Despite the difficulties in prediction, I feel this is a good start to the model.

For both Boston and Seattle, the number of bedrooms and the entirety of the property being rented out to the guest (as opposed to sharing with the host or other guests) were by far the biggest factors in predicting the price. In Boston, for example, renting the entire property was approximately 6.5 times more important for the price than the property having air conditioning.

Plot of actual vs predicted price

Boston:

Seattle:

Does location play a large role in setting the price?

The distance from downtown that I calculated for each property turns out to be a very strong factor in price also - the further from downtown, the lower the price, in general. In Boston, it has just under half the effect that renting the entire property has; in Seattle it’s about one-third.

In both cities, the distance from downtown was the largest single negative factor on price - i.e. that the further from downtown the property is, the lower the price. In Boston it was nearly three times more influential than the next largest negative factor (being located in the Dorchester neighbourhood). It was relatively less powerful in the Seattle model, where it was only slightly more influential in decreasing price than the property being an apartment.

While this model is definitely nowhere near production-ready - it predicts negative prices for some properties in Boston, after all - I believe it shows that the bones of a good pricing suggestion model are there in this data. The actual model in use for Smart Pricing etc. is almost certainly more complicated than the simple linear model I used, and uses more factors.

Relative influence of Miles From Downtown relative to other factors (higher = more influence)

Boston:

Seattle:

How can the model be extended?

More factors that could go into the prediction might include current or predicted supply/demand of properties, the presence of particular keywords in the host-provided descriptions of the property, and the inclusion of more points of interest from which to calculate distance.
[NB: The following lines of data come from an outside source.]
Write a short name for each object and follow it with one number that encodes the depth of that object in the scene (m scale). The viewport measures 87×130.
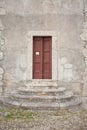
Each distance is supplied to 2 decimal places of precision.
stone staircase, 7.59
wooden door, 9.04
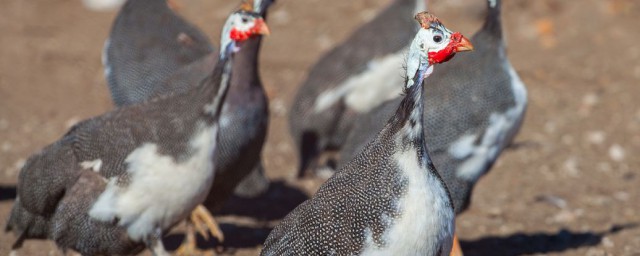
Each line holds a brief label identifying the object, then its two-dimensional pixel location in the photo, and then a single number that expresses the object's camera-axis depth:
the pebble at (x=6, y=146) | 16.11
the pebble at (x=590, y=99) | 18.08
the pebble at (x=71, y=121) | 17.39
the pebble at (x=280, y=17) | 22.53
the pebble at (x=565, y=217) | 13.44
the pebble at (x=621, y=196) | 14.31
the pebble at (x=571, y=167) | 15.56
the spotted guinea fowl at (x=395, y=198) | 8.29
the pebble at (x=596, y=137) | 16.64
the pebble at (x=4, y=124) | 17.33
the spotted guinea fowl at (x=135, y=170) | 10.14
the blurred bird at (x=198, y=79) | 12.34
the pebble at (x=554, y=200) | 14.11
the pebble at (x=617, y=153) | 15.95
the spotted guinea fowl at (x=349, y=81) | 14.42
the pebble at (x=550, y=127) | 17.33
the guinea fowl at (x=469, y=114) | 11.37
For example, there is a concentration of properties in a spot approximately 1.5 to 2 miles southwest of downtown Boston. These are all in the vicinity of Fenway Park, probably the most famous ballpark in the United States, and this data was scraped in early September 2016, with the Boston Red Sox imminently playing three series of games in the MLB regular season and an excellent chance of a home playoff series in October.

Other points of interest might be local landmarks - the Space Needle is close to the chosen spot for downtown Seattle, but still over a mile away - or beaches/the sea - Alki Beach Park in Seattle is 4 miles from downtown.
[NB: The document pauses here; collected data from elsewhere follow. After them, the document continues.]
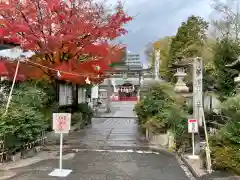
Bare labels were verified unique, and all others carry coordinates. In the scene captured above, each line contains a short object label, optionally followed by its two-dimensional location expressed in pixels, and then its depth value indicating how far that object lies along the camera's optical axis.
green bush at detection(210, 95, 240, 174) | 5.63
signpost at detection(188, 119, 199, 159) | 7.27
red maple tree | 9.90
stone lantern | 12.13
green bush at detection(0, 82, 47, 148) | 6.87
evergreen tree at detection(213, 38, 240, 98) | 11.14
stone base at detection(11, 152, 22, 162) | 7.00
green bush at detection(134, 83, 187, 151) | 8.50
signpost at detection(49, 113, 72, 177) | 6.05
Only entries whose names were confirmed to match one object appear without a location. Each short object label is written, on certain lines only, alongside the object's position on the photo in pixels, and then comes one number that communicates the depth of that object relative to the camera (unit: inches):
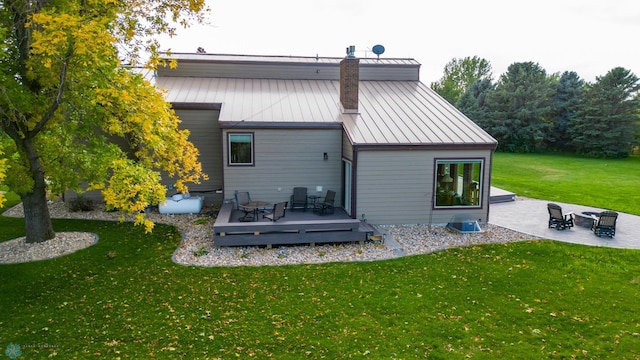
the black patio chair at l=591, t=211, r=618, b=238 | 452.8
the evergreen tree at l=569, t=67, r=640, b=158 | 1353.3
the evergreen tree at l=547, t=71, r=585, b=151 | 1507.1
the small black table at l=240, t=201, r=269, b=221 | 456.1
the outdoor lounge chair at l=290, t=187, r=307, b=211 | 531.8
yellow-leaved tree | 305.9
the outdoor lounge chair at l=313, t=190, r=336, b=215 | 503.2
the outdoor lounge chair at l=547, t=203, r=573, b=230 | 483.5
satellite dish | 714.8
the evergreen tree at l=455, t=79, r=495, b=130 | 1604.3
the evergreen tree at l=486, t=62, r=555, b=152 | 1505.9
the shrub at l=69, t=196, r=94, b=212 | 550.0
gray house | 486.3
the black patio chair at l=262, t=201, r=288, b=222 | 443.2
Alki Beach Park raises the possibility of an interesting change to the distance model. While it is 4 miles from downtown as the crow flies, it is around a 6 mile drive, and even further if using public transpot. And right now the West Seattle Bridge is closed long term for repairs, adding another 6 miles for the detour. It may therefore be more prudent to use travel time between a property and points of interest. It would be possible to implement this via implementation of a mapping API such as Google’s.